__Aim of the task__.
From the records below, output exactly the lines running from the line containing "M75,276L121,277L120,312L74,310Z" through the line containing "M735,172L888,162", and no others.
Data excerpts Start Marker
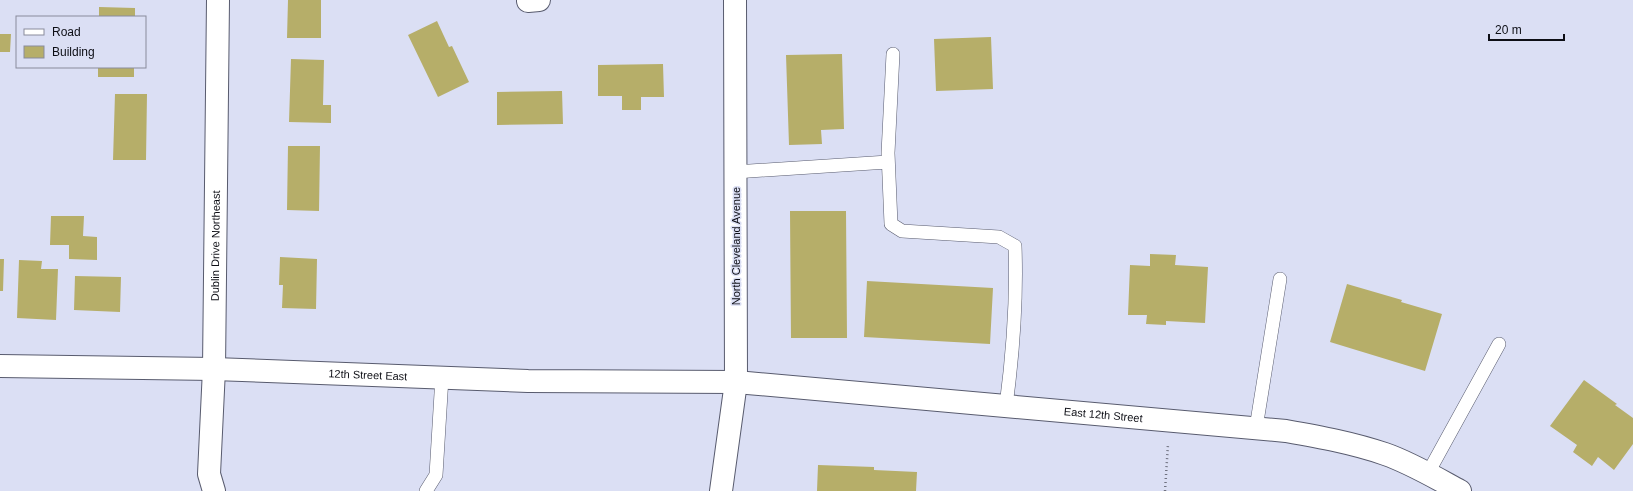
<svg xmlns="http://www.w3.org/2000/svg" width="1633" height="491" viewBox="0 0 1633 491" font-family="Arial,sans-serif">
<rect width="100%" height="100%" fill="#dbdff4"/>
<path fill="#b6ae69" d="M288,0H321V38H287Z
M99,7L135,8V17H99Z
M437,21L449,47L452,46L469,82L438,97L408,35Z
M0,34H11L10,52H0Z
M991,37L993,89L936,91L934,39Z
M842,54L844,129L821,130L822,144L789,145L786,55Z
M291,59L324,60L323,105H331V123L289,122Z
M663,64L664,97H641V110H622V96H598V65Z
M98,67H134V77H98Z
M562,91L563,124L497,125V92Z
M115,94H147L146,160H113Z
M288,146H320L319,211L287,210Z
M790,211H846L847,338H791Z
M51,216H84L83,236L97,237V260L69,259V245H50Z
M1150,254L1176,255L1175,265L1208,267L1205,323L1166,321V325L1146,324L1147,315H1128L1130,265L1150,266Z
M280,257L317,259L316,309L282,308L283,285H279Z
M0,259H4L3,291H0Z
M19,260L42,261L41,269H58L56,320L17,318Z
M75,276L121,277L120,312L74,310Z
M867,281L993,288L990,344L864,337Z
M1347,284L1402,300L1401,302L1442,314L1425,371L1330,342Z
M1584,380L1617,404L1615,405L1633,418V444L1614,470L1598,457L1592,466L1573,452L1577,445L1550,426Z
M818,465L874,467V470L917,472L916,491H817Z"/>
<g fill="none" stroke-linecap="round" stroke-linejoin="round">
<defs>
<path id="lane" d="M893,54L888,153L891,224L902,231L999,237L1015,246C1017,300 1013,353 1006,406
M735,172L888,162
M1256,428L1280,279
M1428,473L1499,344
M426,491L436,475L442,377"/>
<g id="street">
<path d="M528,1L539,0"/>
<path id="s1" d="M214,491L209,474L214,369L218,0"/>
</g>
<g id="secondary">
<path id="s2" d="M0,366L214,369L528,381L736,382L1286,431C1320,437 1353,443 1385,454C1411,463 1436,478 1460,491"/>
<path d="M721,491L736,382L735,0"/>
</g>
</defs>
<use href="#lane" stroke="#585b6e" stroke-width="14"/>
<use href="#street" stroke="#585b6e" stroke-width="24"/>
<use href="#secondary" stroke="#585b6e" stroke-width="24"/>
<path stroke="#707280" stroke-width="2.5" stroke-dasharray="1 3" stroke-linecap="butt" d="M1165,491L1168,444"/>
<use href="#lane" stroke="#fff" stroke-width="13"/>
<use href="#street" stroke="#fff" stroke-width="22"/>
<use href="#secondary" stroke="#fff" stroke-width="22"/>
</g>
<g text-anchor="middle" stroke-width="3" stroke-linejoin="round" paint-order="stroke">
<g font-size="11" fill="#0d0e15" stroke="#dbdff4">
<text dy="4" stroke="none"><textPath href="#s1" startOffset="246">Dublin Drive Northeast</textPath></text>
<text transform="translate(736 246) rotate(-90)" y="4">North Cleveland Avenue</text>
<text dy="4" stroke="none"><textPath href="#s2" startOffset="368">12th Street East</textPath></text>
<text dy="4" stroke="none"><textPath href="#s2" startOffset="1105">East 12th Street</textPath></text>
</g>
</g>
<rect x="16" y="16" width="130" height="52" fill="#dbdff4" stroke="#898b9b"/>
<rect x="24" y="29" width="20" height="6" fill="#ffffff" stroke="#898b9b"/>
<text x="52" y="36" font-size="12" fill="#0d0e15">Road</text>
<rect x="24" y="46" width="20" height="12" fill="#b6ae69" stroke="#898b9b"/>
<text x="52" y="56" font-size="12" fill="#0d0e15">Building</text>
<path d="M1489 34v6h75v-6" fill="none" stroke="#0d0e15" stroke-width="2"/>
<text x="1495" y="34" font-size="12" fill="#0d0e15" stroke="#dbdff4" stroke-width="3" paint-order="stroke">20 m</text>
</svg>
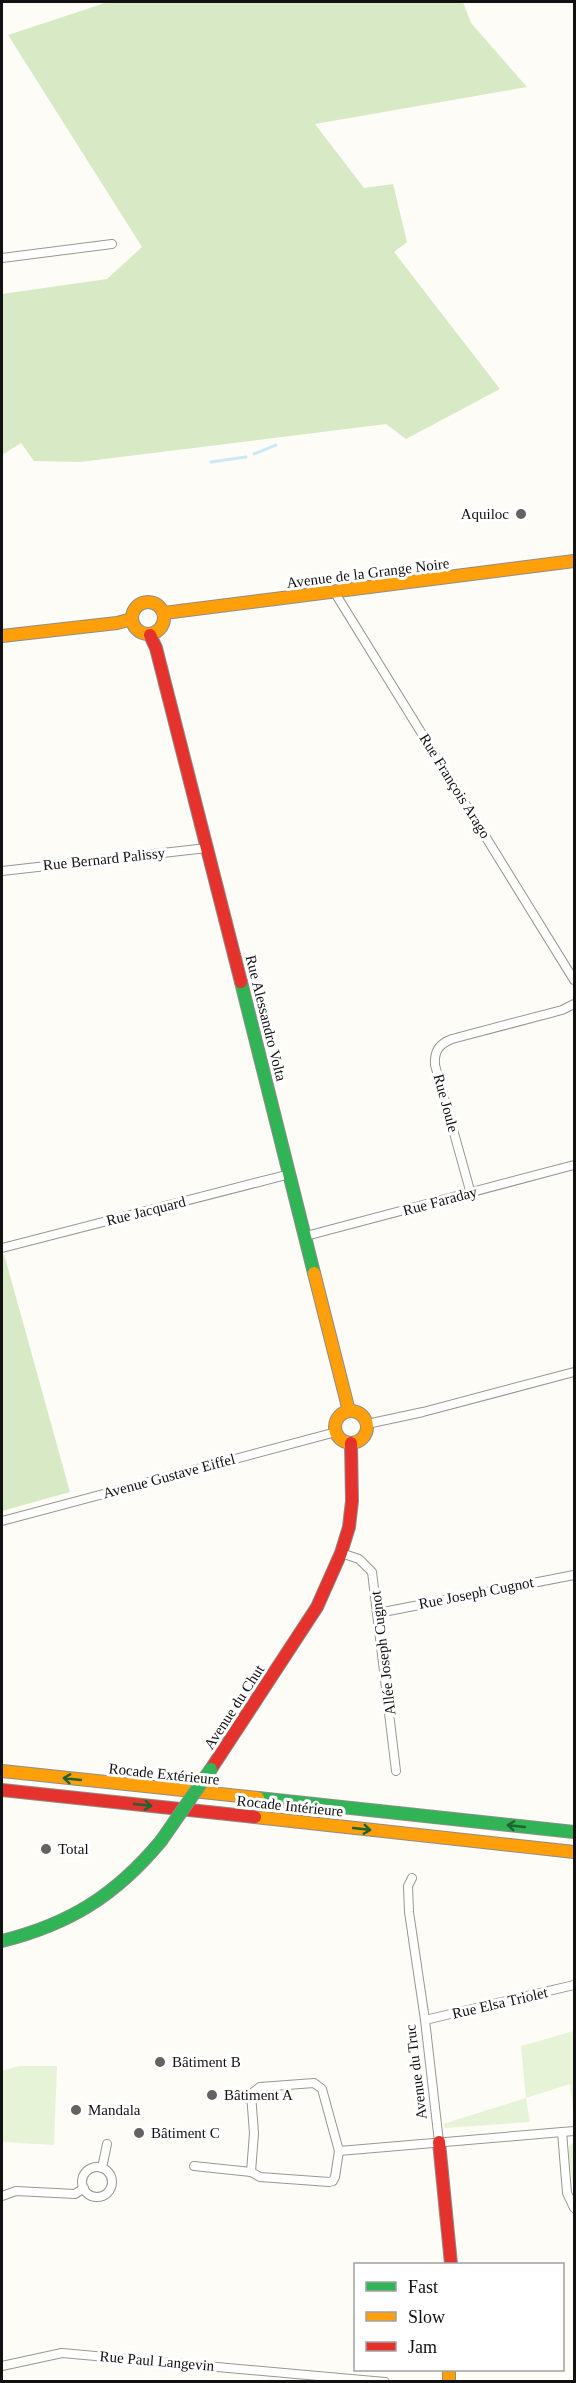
<svg xmlns="http://www.w3.org/2000/svg" width="576" height="2383" font-family="'Times New Roman',serif">
  <style>
    .green { fill: #e7f3d7 }
    .forest { fill: #d8eac5 }
    .lines { fill: none; stroke-linecap: round; stroke-linejoin: round }
    .stream { stroke: #cde8f7; stroke-width: 3 }
    .street-casing { stroke: #979795; stroke-width: 10 }
    .fast-casing { stroke: #8e8d8b; stroke-width: 14 }
    .slow-casing { stroke: #8e8d8b; stroke-width: 14 }
    .jam-casing { stroke: #8e8d8b; stroke-width: 14 }
    .street { stroke: #fffffe; stroke-width: 8 }
    .fast { stroke: #30b455; stroke-width: 12 }
    .slow { stroke: #ff9f0a; stroke-width: 12 }
    .jam { stroke: #e5322d; stroke-width: 12 }
    .fast-bridge-casing { stroke: #8e8d8b; stroke-width: 14; stroke-linecap: butt }
    .fast-bridge { stroke: #30b455; stroke-width: 12 }
    .oneway { stroke: #206233 }
    .poi-dot { fill: #646362; stroke: #fff; stroke-width: 2 }
    .labels { text-anchor: middle; stroke-width: 6; stroke-linejoin: round; paint-order: stroke }
    .poi-label { font-size: 15px; fill: #111; stroke: #fff; text-anchor: start }
    .street-label { font-size: 15px; fill: #111; stroke: #fff }
  </style>
  <rect width="100%" height="100%" fill="#fdfcf7"/>
  <g class="green">
    <polygon points="574,2031 574,2119 570,2084 526,2098 530,2122 445,2128 443,2124 526,2098 521,2046"/>
    <polygon points="19,2066 57,2066 54,2145 2,2142 2,2071"/>
    <polygon points="574,2142 574,2193 568,2152 569,2146"/>
  </g>
  <g class="forest">
    <polygon points="108,2 463,2 471,23 527,87 315,124 364,188 393,184 407,242 394,252 500,389 406,439 386,424 80,462 34,461 21,443 2,455 2,294 107,279 142,247 8,35"/>
    <polygon points="4,1254 70,1492 2,1511 2,1255"/>
  </g>
  <g class="lines">
    <g class="stream">
      <polyline points="254,454 276,445"/>
      <polyline points="211,462 246,457"/>
    </g>
    <g class="street-casing">
      <g id="street">
        <polyline points="2,258 112,244"/>
        <polyline points="335,593 574,980"/>
        <polyline points="2,871 207,848"/>
        <path d="M 471,1194 L 435,1065 C 434,1051 439,1044 452,1039 L 562,1010 L 574,1004"/>
        <polyline points="306,1236 574,1165"/>
        <polyline points="2,1248 290,1174"/>
        <polyline points="367,1424 423,1412 574,1372"/>
        <polyline points="2,1521 336,1432"/>
        <polyline points="341,1553 359,1559 372,1572 396,1771"/>
        <polyline points="378,1613 574,1575"/>
        <polyline points="412,1878 408,1886 409,1912 425,2020 439,2142"/>
        <polyline points="425,2020 574,1985"/>
        <polyline points="562,2132 567,2193 574,2208"/>
        <polyline points="194,2166 251,2172 260,2177 329,2182 333,2181 335,2177 339,2151 574,2131"/>
        <circle cx="97" cy="2182" r="15"/>
        <polyline points="102,2168 107,2144"/>
        <polyline points="251,2172 254,2133 251,2094 260,2087 314,2083 322,2089 339,2151"/>
        <polyline points="2,2196 16,2191 75,2194 84,2188"/>
        <polyline points="2,2366 62,2353 385,2382"/>
      </g>
    </g>
    <g class="fast-casing">
      <g id="fast">
        <polyline points="241,982 314,1273"/>
        <polyline points="258,1798 574,1832"/>
        <path d="M 2,1941 C 70,1924 116,1895 161,1841"/>
      </g>
    </g>
    <g class="slow-casing">
      <g id="slow">
        <circle cx="148" cy="618" r="16"/>
        <polyline points="164,613 574,561"/>
        <polyline points="2,636 117,623 132,619"/>
        <polyline points="314,1273 349,1411"/>
        <circle cx="351" cy="1427" r="16"/>
        <polyline points="2,1771 258,1798"/>
        <polyline points="255,1817 574,1852"/>
        <polyline points="449,2370 449,2382"/>
      </g>
    </g>
    <g class="jam-casing">
      <g id="jam">
        <polyline points="150,635 156,648 241,982"/>
        <polyline points="211,1769 317,1607 341,1553 349,1527 352,1501 351,1443"/>
        <polyline points="2,1790 255,1817"/>
        <polyline points="439,2142 451,2264"/>
      </g>
    </g>
    <use href="#street" class="street"/>
    <use href="#fast" class="fast"/>
    <use href="#slow" class="slow"/>
    <use href="#jam" class="jam"/>
    <g class="fast-bridge-casing">
      <polyline id="fast-bridge" points="161,1841 211,1769"/>
    </g>
    <use href="#fast-bridge" class="fast-bridge"/>
  </g>
  <defs><path id="oneway-shaft" d="M-6 0H5M1.5-3L5.5 0L1.5 3" fill="none" stroke-width="1.6" stroke-linecap="round" stroke-linejoin="round" transform="scale(1.5)"/></defs>
  <g class="oneway">
    <use href="#oneway-shaft" transform="translate(72 1779) rotate(-174)"/>
    <use href="#oneway-shaft" transform="translate(143 1805) rotate(6)"/>
    <use href="#oneway-shaft" transform="translate(516 1826) rotate(-174)"/>
    <use href="#oneway-shaft" transform="translate(362 1829) rotate(6)"/>
  </g>
  <g class="poi-dot">
    <circle cx="521" cy="514" r="6"/>
    <circle cx="46" cy="1849" r="6"/>
    <circle cx="160" cy="2062" r="6"/>
    <circle cx="212" cy="2095" r="6"/>
    <circle cx="76" cy="2110" r="6"/>
    <circle cx="139" cy="2133" r="6"/>
  </g>
  <g class="labels">
    <g class="poi-label">
      <text x="509" y="519" text-anchor="end">Aquiloc</text>
      <text x="58" y="1854">Total</text>
      <text x="172" y="2067">Bâtiment B</text>
      <text x="224" y="2100">Bâtiment A</text>
      <text x="88" y="2115">Mandala</text>
      <text x="151" y="2138">Bâtiment C</text>
    </g>
    <g class="street-label">
      <text transform="translate(368 573) rotate(-7)" y="5">Avenue de la Grange Noire</text>
      <text transform="translate(455 786) rotate(58)" y="5">Rue François Arago</text>
      <text transform="translate(104 859) rotate(-6)" y="5">Rue Bernard Palissy</text>
      <text transform="translate(266 1018) rotate(76)" y="5">Rue Alessandro Volta</text>
      <text transform="translate(446 1103) rotate(75)" y="5">Rue Joule</text>
      <text transform="translate(440 1201) rotate(-15)" y="5">Rue Faraday</text>
      <text transform="translate(146 1211) rotate(-14)" y="5">Rue Jacquard</text>
      <text transform="translate(169 1476) rotate(-15)" y="5">Avenue Gustave Eiffel</text>
      <text transform="translate(476 1593) rotate(-11)" y="5">Rue Joseph Cugnot</text>
      <text transform="translate(383 1653) rotate(-97)" y="5">Allée Joseph Cugnot</text>
      <text transform="translate(234 1707) rotate(-57)" y="5">Avenue du Chut</text>
      <text transform="translate(164 1774) rotate(6)" y="5">Rocade Extérieure</text>
      <text transform="translate(290 1806) rotate(6)" y="5">Rocade Intérieure</text>
      <text transform="translate(500 2003) rotate(-13)" y="5">Rue Elsa Triolet</text>
      <text transform="translate(416 2072) rotate(-97)" y="5">Avenue du Truc</text>
      <text transform="translate(157 2361) rotate(5)" y="5">Rue Paul Langevin</text>
    </g>
  </g>
  <rect width="576" height="2383" fill="none" stroke="#111111" stroke-width="6"/>
  <rect x="354" y="2263" width="210" height="108" fill="#ffffff" stroke="#a0a0a0" stroke-width="1.5"/>
  <rect x="366" y="2282" width="30" height="9" fill="#30b455" stroke="#a0a0a0" stroke-width="1.5"/>
  <text x="408" y="2293" font-size="18" fill="#111111">Fast</text>
  <rect x="366" y="2312" width="30" height="9" fill="#ff9f0a" stroke="#a0a0a0" stroke-width="1.5"/>
  <text x="408" y="2323" font-size="18" fill="#111111">Slow</text>
  <rect x="366" y="2342" width="30" height="9" fill="#e5322d" stroke="#a0a0a0" stroke-width="1.5"/>
  <text x="408" y="2353" font-size="18" fill="#111111">Jam</text>
</svg>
Data excerpts End Marker
__Result of the task__.
M75,276L121,277L120,312L74,310Z
M867,281L993,288L990,344L864,337Z
M1347,284L1402,300L1401,302L1442,314L1425,371L1330,342Z
M1584,380L1617,404L1615,405L1633,418V444L1614,470L1598,457L1592,466L1573,452L1577,445L1550,426Z
M818,465L874,467V470L917,472L916,491H817Z"/>
<g fill="none" stroke-linecap="round" stroke-linejoin="round">
<defs>
<path id="lane" d="M893,54L888,153L891,224L902,231L999,237L1015,246C1017,300 1013,353 1006,406
M735,172L888,162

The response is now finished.